Published CO_2 emissions would include an estimation of the total CO_2 emissions estimates of the complete production flow of each product you buy, the distance you travel for work and all other energy consumption.
Would that incentivize people?
(for the purpose of this argument, assume we can actually make such an estimate)
Right now it's almost impossible to know the impact of what you buy, or which is better. Or how the impact of some produce available year round varies across the year. I know buying a lettuce in winter is going to have larger impact than in summer, but I have no way to quantify it.
It would also be an excellent starting point for building a carbon tax, that could slowly escalate to punitive.
The only problem is: the general public knows nothing of this!
All we need is to derive the impact from each step, and some helpful way to present it. For presentation we know approaches that work. So it's really just requiring the carbon/impact accounting - and penalties for fraud. :)
Then we can decide if we're better off, environmentally, buying a Thinkpad, a Macbook, or a Mac Mini with LG monitor. Whether to pass on those out of season lettuces, or should really be concerned about something making more impact. All we can do right now is guess for just about everything.
No, because, much like the "water crisis" in California, individuals didn't make the direct choices the led to the crisis. Shipping your food from half a world away was not a direct choice any consumer made. Making your clothing half a world away was not a direct choice any consumer made. Building all infrastructure around cars was not a direct choice any consumer made.
If you want to reduce CO2, you have to do something to bake it's price into wherever it is being used or created.
(The "water crisis" in California is actually an "agribusiness water crisis"--if every individual in California quit using water for drinking, showers, lawn watering, swimming pools, etc., the Central Valley agribusinesses would still be unable to irrigate without pumping out the aquifers. The only solution to the California "water crisis" is to shut down the agribusinesses and make them move to somewhere with water. We are actually seeing this with desalinization in California--desalinization can actually supply almost all the people but isn't going to do anything for businesses.)
You assume people are incentivized by price, but people are incentivized by status. That's why they buy fake Rolexes and put themselves in extreme debt.

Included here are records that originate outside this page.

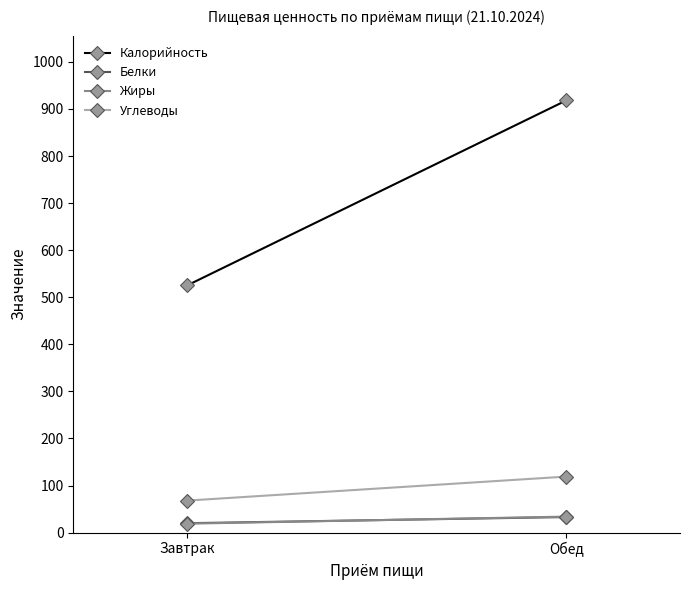

What position from the right is Завтрак?

2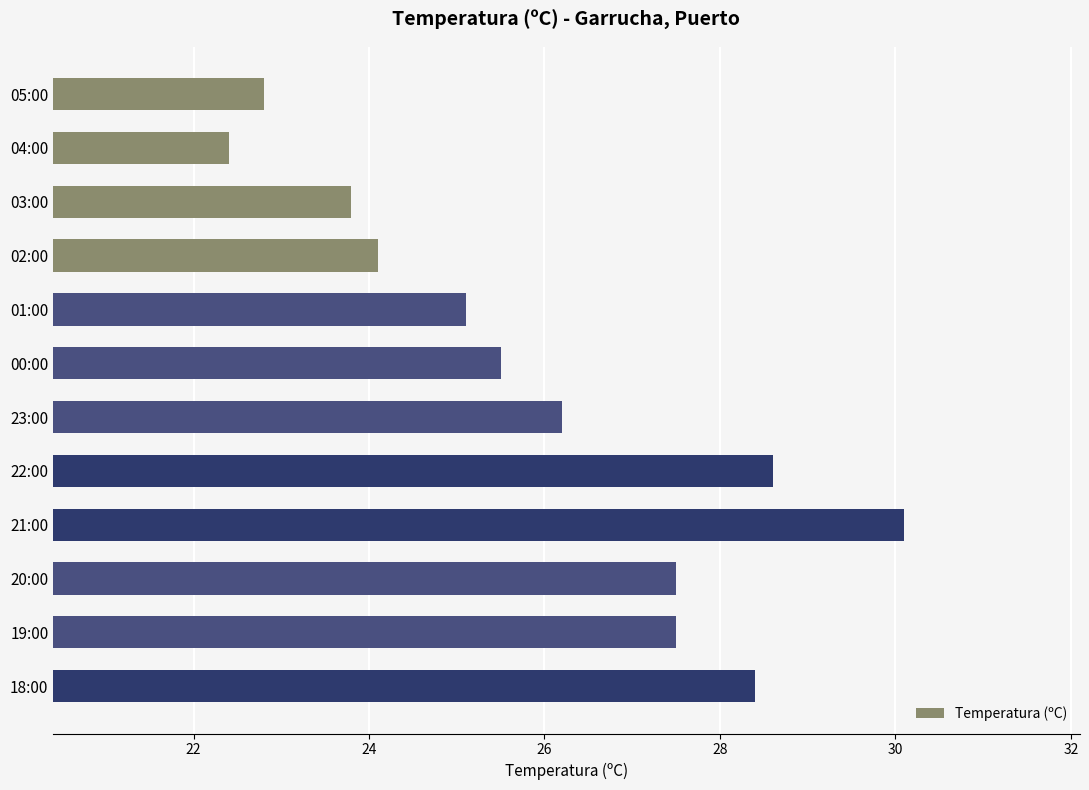

The value at 05:00 is 22.8. True or false?

True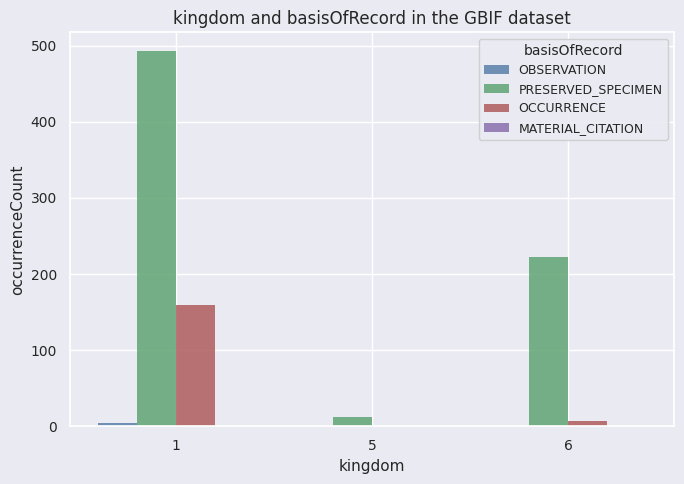

Which series has the largest total across all categories?

PRESERVED_SPECIMEN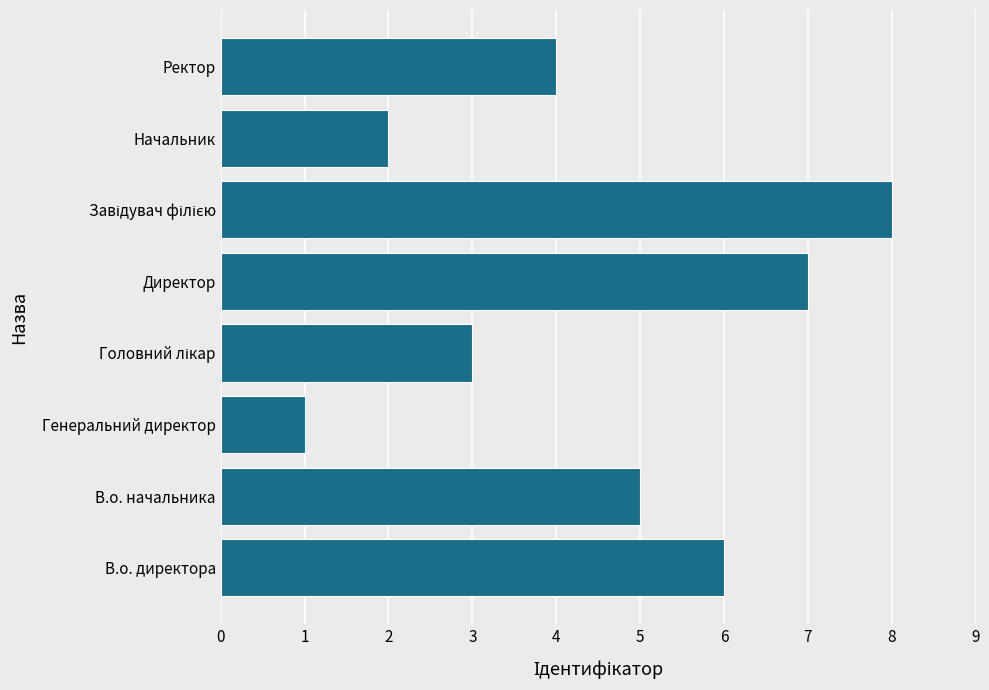

Reading bottom to top, extract all data points from this chart.

6	5	1	3	7	8	2	4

Connect CO_2 emissions with status.
The problem is that if an individual makes every single choice they can to reduce their CO2 footprint, they still won't make a dent in CO2 emissions. It's effectively pissing in the ocean.
So, you can connect it to status and make people feel good, but you have to go after the big things if you want to actually dent CO2 emissions (this is simply a case of Amdahl's law in reverse).
And the big one is transportation. If you can get every single car and truck onto electricity, you win multiple times. Traffic jams don't convert energy to CO2; electric motors are quite a bit more efficient than internal combustion engines at low speeds with high torque; multiple distributed CO2 sources now become single point sources (at the power plant--much easier to apply technology to).
After that, the next big thing, if I remember correctly, is that you need to switch from AC transmission lines to high-voltage DC transmission lines as the loss is so much better. And a LOT of energy gets lost to simple transmission (also has the advantage that your grids are much easier to interconnect and stabilize).
After those two, then you take a look around and see what the next big 2 or 3 are, and go attack those. Lather. Rinse. Repeat. Until you are at CO2 negative.
What's easy and effective is a CO2 emissions tax directly on the emitter. Anyone who burns coal or gas or oil has to pay.